Крыша была прекрасно оборудована для таких работ. Она была довольно высокой, двускатной и крутой. Поэтому для уборки наледей по ней проложили специальные металлические решетчатые мостки с перилами, как раз почти над самыми водосточными желобами, собирающими водяные струи внутрь труб, проложенных в колоннах фасада и внутри стен со стороны двора.
Эти мостки годились для упомянутых работ, но не для погони. Впрочем, Рейвен, вероятнее всего, не знал об этом, потому что, даже не задерживаясь для выбора направления, быстро побежал по грохочущим конструкциям. Причем выглядело это так, будто бы он знает, что делает.
В то время как жандармы передвигались за ним с осторожностью, ни в коем случае не в ногу, стараясь не рисковать и зная, что никуда беглецу отсюда не деться, он достиг определенной точки, вскочил на перила, оттолкнулся от них и, распластавшись на миг в воздухе… ухнул на площадь.
Когда же жандармы добрались до этого места, они увидели, что беглец не упал, а перемахнул четырехкопытный поезд, приземлившись на крышу Биржи извозчиков.
Расстояние было преизрядное, да разница в высоте в полтора человеческих роста. Ни один из бравых блюстителей порядка даже во сне, где всякому случалось летать, как птица, не хотел бы повторить этот рискованный перелет.
– Беги! – скомандовал помощник дежурного, тому из жандармов, что стоял в хвосте вереницы преследователей. – Скажи, пусть немедленно ловят его внизу. Он на крыше биржи, и, клянусь Первым Словом, он не упустит возможности спуститься!
Между тем беглец обернулся, коротко взглянул на жандармов снизу вверх и выпростал из-под куртки какой-то кусок веревки, или что-то подобное тому.
Вслед он начал осторожно спускаться на выступающую капитель колонны.
– Убьется, – без особой уверенности сказал кто-то из жандармов.
– Нет, – без особого сочувствия сказал кто-то в ответ.
Рейвен захлестнул своей веревкой колонну, и так, приклеившись к ней, словно паук к жертве, заскользил вниз по винтовой каменной грозди хмеля.
Очутившись внизу, он вскочил в извозчичью бричку, выбросив из нее одним мощным движением владельца, жесточайше хлестнул вожжами лошадь и, громыхнув ступицей заднего колеса по пустотелой колонне жандармерии, ускользнул в четырехкопытный проезд, да и был таков.

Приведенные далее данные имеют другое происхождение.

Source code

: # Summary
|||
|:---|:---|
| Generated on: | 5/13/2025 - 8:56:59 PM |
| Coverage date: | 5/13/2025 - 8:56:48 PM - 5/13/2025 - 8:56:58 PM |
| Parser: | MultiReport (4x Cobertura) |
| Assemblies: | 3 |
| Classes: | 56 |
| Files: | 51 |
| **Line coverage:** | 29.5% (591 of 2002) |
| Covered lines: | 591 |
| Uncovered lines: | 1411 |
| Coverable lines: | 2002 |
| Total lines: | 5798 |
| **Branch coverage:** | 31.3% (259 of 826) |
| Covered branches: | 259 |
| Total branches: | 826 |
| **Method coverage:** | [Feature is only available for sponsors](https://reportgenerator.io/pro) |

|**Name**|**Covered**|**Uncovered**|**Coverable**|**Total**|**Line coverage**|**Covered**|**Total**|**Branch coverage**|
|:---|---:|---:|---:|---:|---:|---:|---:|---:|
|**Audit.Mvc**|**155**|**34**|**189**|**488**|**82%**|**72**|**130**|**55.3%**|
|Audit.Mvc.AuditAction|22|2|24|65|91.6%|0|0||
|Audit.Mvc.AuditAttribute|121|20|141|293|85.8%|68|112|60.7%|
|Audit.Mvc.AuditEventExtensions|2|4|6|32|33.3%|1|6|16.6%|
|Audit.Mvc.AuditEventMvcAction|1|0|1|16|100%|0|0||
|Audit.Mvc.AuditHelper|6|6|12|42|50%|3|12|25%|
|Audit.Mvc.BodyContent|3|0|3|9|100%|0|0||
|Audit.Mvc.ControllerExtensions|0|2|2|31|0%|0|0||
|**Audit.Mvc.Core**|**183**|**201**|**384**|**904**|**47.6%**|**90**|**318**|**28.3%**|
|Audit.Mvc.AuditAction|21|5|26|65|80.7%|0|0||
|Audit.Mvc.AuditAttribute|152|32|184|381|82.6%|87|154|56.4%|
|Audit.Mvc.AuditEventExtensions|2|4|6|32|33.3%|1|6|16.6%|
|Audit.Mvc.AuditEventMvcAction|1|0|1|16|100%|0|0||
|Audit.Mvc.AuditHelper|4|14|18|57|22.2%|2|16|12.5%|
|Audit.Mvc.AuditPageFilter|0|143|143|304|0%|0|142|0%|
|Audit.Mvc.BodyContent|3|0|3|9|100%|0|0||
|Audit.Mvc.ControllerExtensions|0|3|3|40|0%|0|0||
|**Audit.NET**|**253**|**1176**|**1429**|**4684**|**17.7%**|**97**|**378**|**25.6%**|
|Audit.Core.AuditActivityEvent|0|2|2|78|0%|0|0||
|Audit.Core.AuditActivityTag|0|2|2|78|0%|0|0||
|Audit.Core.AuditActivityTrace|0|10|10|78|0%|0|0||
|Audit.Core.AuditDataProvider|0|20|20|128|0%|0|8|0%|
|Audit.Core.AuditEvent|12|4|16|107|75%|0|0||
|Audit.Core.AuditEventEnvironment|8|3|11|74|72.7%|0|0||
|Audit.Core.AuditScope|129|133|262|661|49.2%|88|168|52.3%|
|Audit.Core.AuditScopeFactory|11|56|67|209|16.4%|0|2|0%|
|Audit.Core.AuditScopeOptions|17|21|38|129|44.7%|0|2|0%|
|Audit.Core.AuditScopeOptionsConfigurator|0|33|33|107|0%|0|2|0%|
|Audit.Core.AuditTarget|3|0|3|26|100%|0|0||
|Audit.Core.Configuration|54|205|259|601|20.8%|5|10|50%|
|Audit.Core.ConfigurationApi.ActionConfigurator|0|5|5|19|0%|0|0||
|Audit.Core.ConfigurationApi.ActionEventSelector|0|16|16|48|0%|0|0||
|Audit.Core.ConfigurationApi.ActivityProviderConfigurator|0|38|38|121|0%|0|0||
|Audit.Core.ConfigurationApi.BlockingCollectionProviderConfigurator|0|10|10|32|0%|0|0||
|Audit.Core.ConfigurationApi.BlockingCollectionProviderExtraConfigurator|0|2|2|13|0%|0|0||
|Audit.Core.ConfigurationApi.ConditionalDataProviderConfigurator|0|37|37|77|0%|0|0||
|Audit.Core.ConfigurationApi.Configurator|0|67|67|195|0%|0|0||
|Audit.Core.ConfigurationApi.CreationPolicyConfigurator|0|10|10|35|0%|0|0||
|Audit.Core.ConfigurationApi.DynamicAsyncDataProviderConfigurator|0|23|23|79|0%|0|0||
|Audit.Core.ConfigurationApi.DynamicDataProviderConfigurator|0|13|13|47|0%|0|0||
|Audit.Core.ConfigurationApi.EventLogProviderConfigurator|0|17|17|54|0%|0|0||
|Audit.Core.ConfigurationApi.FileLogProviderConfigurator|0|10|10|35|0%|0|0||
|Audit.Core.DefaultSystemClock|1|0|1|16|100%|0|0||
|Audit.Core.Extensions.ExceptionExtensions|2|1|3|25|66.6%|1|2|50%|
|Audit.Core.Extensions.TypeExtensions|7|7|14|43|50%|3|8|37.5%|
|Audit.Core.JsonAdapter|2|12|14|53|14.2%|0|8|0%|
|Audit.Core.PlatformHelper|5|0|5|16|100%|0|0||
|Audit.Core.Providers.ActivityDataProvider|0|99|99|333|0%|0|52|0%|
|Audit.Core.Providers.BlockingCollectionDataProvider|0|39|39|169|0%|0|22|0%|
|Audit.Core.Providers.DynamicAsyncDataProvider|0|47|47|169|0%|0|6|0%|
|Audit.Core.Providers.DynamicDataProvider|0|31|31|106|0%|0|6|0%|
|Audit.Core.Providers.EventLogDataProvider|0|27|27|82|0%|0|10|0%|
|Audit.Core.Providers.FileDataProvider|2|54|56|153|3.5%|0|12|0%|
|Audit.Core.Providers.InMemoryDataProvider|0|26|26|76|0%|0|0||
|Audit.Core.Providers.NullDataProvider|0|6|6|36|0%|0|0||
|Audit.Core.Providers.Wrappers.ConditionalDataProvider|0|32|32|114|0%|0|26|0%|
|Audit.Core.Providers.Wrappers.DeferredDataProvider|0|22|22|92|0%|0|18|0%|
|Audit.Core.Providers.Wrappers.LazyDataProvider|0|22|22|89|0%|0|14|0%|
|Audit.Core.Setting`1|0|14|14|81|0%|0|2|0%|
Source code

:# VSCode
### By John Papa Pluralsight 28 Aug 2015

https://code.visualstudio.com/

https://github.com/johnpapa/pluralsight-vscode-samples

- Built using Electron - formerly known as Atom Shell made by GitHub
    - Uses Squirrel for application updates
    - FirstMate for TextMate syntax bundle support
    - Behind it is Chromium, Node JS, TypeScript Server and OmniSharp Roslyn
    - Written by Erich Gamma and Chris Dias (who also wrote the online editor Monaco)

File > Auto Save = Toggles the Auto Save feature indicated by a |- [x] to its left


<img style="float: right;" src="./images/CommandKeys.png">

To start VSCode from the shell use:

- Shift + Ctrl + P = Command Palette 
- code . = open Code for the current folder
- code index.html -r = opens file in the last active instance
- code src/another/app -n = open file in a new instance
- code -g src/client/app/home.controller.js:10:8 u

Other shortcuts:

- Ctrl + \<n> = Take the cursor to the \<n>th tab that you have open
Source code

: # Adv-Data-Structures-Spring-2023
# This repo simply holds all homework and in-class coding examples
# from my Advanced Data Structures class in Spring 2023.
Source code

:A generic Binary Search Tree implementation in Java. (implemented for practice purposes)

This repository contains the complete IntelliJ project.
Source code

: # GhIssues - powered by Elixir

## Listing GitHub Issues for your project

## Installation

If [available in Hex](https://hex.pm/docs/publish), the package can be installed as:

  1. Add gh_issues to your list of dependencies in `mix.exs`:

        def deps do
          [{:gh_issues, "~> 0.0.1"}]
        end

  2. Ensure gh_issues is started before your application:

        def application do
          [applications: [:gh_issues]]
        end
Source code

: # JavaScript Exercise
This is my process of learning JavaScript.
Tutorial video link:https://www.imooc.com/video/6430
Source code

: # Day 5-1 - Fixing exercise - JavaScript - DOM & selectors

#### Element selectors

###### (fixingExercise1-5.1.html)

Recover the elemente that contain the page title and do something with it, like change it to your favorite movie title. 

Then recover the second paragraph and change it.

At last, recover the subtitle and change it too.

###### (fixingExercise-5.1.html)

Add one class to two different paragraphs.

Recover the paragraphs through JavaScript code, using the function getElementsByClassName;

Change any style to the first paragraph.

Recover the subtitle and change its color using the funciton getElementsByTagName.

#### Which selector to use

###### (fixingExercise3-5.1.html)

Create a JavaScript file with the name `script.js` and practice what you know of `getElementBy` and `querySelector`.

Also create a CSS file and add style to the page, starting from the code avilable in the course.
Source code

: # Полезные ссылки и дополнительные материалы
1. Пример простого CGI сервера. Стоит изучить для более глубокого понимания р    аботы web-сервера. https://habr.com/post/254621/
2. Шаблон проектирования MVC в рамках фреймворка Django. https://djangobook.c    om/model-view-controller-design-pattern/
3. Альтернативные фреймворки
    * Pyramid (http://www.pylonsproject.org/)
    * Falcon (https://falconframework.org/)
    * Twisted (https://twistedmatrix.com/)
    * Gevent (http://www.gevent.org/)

Только после этого в погоню отправилась жандармская карета, а за ней и бричка с извозчиком и жандармами, повисшими на ней, как ошалевшая в угаре веселой игры ребятня. Но ни тот, ни другой из преследовавших беглеца экипажей не решились сунуться в узкую щель между домами, куда ускользнул этот странный человек, а раз так, то вскоре окончательно его потеряли.
Когда же преследователи вернулись ни с чем, то с площади разъехались в разные стороны извозчики, в надежде отыскать хотя бы бричку, в случае если беглец ее бросит неподалеку или на выезде из города.
20
Шейлок Фэн Борно, личный номер 762. Представлен к почетной награде как пострадавший при задержании особо опасного преступника. Одновременно наложено взыскание без особых определений с соответствующей записью в личную служебную книжку.
21
Алан Джейнс Бредшоу, личный номер 432. Специалист высокого класса, отмеченный многочисленными поощрениями. Представлен к почетной награде как пострадавший при задержании особо опасного преступника. Одновременно наложено взыскание без особых определений с соответствующей записью в личную служебную книжку.